§ Your goal: Please rewrite the listing below, changing every "collectors" to "collected by" and leaving everything else unchanged.

§ Information supplied:
◆ ◆ ◆ ◆
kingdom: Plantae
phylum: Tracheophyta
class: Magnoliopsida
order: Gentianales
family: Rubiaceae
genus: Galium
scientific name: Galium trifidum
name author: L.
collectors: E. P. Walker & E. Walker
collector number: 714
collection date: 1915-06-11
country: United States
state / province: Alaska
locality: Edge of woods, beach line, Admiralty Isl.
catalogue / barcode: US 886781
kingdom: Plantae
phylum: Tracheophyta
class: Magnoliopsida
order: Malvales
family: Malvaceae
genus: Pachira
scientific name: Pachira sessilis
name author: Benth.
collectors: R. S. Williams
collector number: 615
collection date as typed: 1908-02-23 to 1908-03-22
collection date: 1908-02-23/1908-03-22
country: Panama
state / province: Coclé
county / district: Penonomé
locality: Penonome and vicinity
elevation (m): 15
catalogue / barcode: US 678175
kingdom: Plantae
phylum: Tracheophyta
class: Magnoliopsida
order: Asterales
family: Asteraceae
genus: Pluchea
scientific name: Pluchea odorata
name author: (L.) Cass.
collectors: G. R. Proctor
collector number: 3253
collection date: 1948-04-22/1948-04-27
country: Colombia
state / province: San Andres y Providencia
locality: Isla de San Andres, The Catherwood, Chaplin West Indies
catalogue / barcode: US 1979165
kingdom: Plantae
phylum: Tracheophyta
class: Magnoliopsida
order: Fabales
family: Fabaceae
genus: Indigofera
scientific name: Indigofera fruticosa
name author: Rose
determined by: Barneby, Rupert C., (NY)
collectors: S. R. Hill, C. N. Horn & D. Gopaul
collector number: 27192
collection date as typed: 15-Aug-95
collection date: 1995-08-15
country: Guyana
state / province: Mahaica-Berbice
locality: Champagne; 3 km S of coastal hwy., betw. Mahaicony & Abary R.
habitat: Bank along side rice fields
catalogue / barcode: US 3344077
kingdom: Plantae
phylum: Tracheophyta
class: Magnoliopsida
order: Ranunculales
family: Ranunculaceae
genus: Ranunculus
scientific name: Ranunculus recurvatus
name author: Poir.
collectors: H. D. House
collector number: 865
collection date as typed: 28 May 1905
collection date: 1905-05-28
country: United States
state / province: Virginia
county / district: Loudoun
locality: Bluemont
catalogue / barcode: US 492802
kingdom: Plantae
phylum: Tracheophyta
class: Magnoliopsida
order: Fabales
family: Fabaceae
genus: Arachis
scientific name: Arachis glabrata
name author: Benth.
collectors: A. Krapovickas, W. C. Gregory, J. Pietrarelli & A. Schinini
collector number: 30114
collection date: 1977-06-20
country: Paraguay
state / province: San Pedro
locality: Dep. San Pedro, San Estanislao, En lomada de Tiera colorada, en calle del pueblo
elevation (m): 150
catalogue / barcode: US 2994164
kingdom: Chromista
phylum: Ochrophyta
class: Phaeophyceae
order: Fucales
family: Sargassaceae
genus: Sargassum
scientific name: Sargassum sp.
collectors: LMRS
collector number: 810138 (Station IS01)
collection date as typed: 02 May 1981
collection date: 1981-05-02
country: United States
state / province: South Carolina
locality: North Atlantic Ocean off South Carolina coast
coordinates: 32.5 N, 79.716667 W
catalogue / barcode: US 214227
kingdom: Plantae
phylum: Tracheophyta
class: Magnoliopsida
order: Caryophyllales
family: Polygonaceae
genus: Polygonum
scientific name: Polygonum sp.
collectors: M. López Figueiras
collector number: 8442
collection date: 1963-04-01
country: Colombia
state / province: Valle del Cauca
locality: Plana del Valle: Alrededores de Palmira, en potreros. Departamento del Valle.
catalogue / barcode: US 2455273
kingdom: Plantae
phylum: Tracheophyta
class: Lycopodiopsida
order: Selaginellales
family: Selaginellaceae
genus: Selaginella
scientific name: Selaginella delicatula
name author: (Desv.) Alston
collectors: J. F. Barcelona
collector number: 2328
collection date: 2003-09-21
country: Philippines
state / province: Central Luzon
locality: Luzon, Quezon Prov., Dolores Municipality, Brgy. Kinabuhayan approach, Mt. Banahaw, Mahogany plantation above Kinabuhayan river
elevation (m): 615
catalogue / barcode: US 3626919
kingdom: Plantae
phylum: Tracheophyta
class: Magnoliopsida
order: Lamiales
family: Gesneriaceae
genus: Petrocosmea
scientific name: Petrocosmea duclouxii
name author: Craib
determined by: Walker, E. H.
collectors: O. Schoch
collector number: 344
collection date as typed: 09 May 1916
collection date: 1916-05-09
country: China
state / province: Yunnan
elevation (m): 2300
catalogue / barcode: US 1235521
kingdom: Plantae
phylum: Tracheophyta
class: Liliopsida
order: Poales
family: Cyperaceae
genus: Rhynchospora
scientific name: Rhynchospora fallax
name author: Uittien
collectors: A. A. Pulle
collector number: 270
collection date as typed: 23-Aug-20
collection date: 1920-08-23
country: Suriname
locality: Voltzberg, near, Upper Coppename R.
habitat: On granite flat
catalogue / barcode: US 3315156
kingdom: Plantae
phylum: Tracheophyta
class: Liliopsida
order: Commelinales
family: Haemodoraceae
◆ ◆ ◆ ◆
§ Answer to the task:
kingdom: Plantae
phylum: Tracheophyta
class: Magnoliopsida
order: Gentianales
family: Rubiaceae
genus: Galium
scientific name: Galium trifidum
name author: L.
collected by: E. P. Walker & E. Walker
collector number: 714
collection date: 1915-06-11
country: United States
state / province: Alaska
locality: Edge of woods, beach line, Admiralty Isl.
catalogue / barcode: US 886781
kingdom: Plantae
phylum: Tracheophyta
class: Magnoliopsida
order: Malvales
family: Malvaceae
genus: Pachira
scientific name: Pachira sessilis
name author: Benth.
collected by: R. S. Williams
collector number: 615
collection date as typed: 1908-02-23 to 1908-03-22
collection date: 1908-02-23/1908-03-22
country: Panama
state / province: Coclé
county / district: Penonomé
locality: Penonome and vicinity
elevation (m): 15
catalogue / barcode: US 678175
kingdom: Plantae
phylum: Tracheophyta
class: Magnoliopsida
order: Asterales
family: Asteraceae
genus: Pluchea
scientific name: Pluchea odorata
name author: (L.) Cass.
collected by: G. R. Proctor
collector number: 3253
collection date: 1948-04-22/1948-04-27
country: Colombia
state / province: San Andres y Providencia
locality: Isla de San Andres, The Catherwood, Chaplin West Indies
catalogue / barcode: US 1979165
kingdom: Plantae
phylum: Tracheophyta
class: Magnoliopsida
order: Fabales
family: Fabaceae
genus: Indigofera
scientific name: Indigofera fruticosa
name author: Rose
determined by: Barneby, Rupert C., (NY)
collected by: S. R. Hill, C. N. Horn & D. Gopaul
collector number: 27192
collection date as typed: 15-Aug-95
collection date: 1995-08-15
country: Guyana
state / province: Mahaica-Berbice
locality: Champagne; 3 km S of coastal hwy., betw. Mahaicony & Abary R.
habitat: Bank along side rice fields
catalogue / barcode: US 3344077
kingdom: Plantae
phylum: Tracheophyta
class: Magnoliopsida
order: Ranunculales
family: Ranunculaceae
genus: Ranunculus
scientific name: Ranunculus recurvatus
name author: Poir.
collected by: H. D. House
collector number: 865
collection date as typed: 28 May 1905
collection date: 1905-05-28
country: United States
state / province: Virginia
county / district: Loudoun
locality: Bluemont
catalogue / barcode: US 492802
kingdom: Plantae
phylum: Tracheophyta
class: Magnoliopsida
order: Fabales
family: Fabaceae
genus: Arachis
scientific name: Arachis glabrata
name author: Benth.
collected by: A. Krapovickas, W. C. Gregory, J. Pietrarelli & A. Schinini
collector number: 30114
collection date: 1977-06-20
country: Paraguay
state / province: San Pedro
locality: Dep. San Pedro, San Estanislao, En lomada de Tiera colorada, en calle del pueblo
elevation (m): 150
catalogue / barcode: US 2994164
kingdom: Chromista
phylum: Ochrophyta
class: Phaeophyceae
order: Fucales
family: Sargassaceae
genus: Sargassum
scientific name: Sargassum sp.
collected by: LMRS
collector number: 810138 (Station IS01)
collection date as typed: 02 May 1981
collection date: 1981-05-02
country: United States
state / province: South Carolina
locality: North Atlantic Ocean off South Carolina coast
coordinates: 32.5 N, 79.716667 W
catalogue / barcode: US 214227
kingdom: Plantae
phylum: Tracheophyta
class: Magnoliopsida
order: Caryophyllales
family: Polygonaceae
genus: Polygonum
scientific name: Polygonum sp.
collected by: M. López Figueiras
collector number: 8442
collection date: 1963-04-01
country: Colombia
state / province: Valle del Cauca
locality: Plana del Valle: Alrededores de Palmira, en potreros. Departamento del Valle.
catalogue / barcode: US 2455273
kingdom: Plantae
phylum: Tracheophyta
class: Lycopodiopsida
order: Selaginellales
family: Selaginellaceae
genus: Selaginella
scientific name: Selaginella delicatula
name author: (Desv.) Alston
collected by: J. F. Barcelona
collector number: 2328
collection date: 2003-09-21
country: Philippines
state / province: Central Luzon
locality: Luzon, Quezon Prov., Dolores Municipality, Brgy. Kinabuhayan approach, Mt. Banahaw, Mahogany plantation above Kinabuhayan river
elevation (m): 615
catalogue / barcode: US 3626919
kingdom: Plantae
phylum: Tracheophyta
class: Magnoliopsida
order: Lamiales
family: Gesneriaceae
genus: Petrocosmea
scientific name: Petrocosmea duclouxii
name author: Craib
determined by: Walker, E. H.
collected by: O. Schoch
collector number: 344
collection date as typed: 09 May 1916
collection date: 1916-05-09
country: China
state / province: Yunnan
elevation (m): 2300
catalogue / barcode: US 1235521
kingdom: Plantae
phylum: Tracheophyta
class: Liliopsida
order: Poales
family: Cyperaceae
genus: Rhynchospora
scientific name: Rhynchospora fallax
name author: Uittien
collected by: A. A. Pulle
collector number: 270
collection date as typed: 23-Aug-20
collection date: 1920-08-23
country: Suriname
locality: Voltzberg, near, Upper Coppename R.
habitat: On granite flat
catalogue / barcode: US 3315156
kingdom: Plantae
phylum: Tracheophyta
class: Liliopsida
order: Commelinales
family: Haemodoraceae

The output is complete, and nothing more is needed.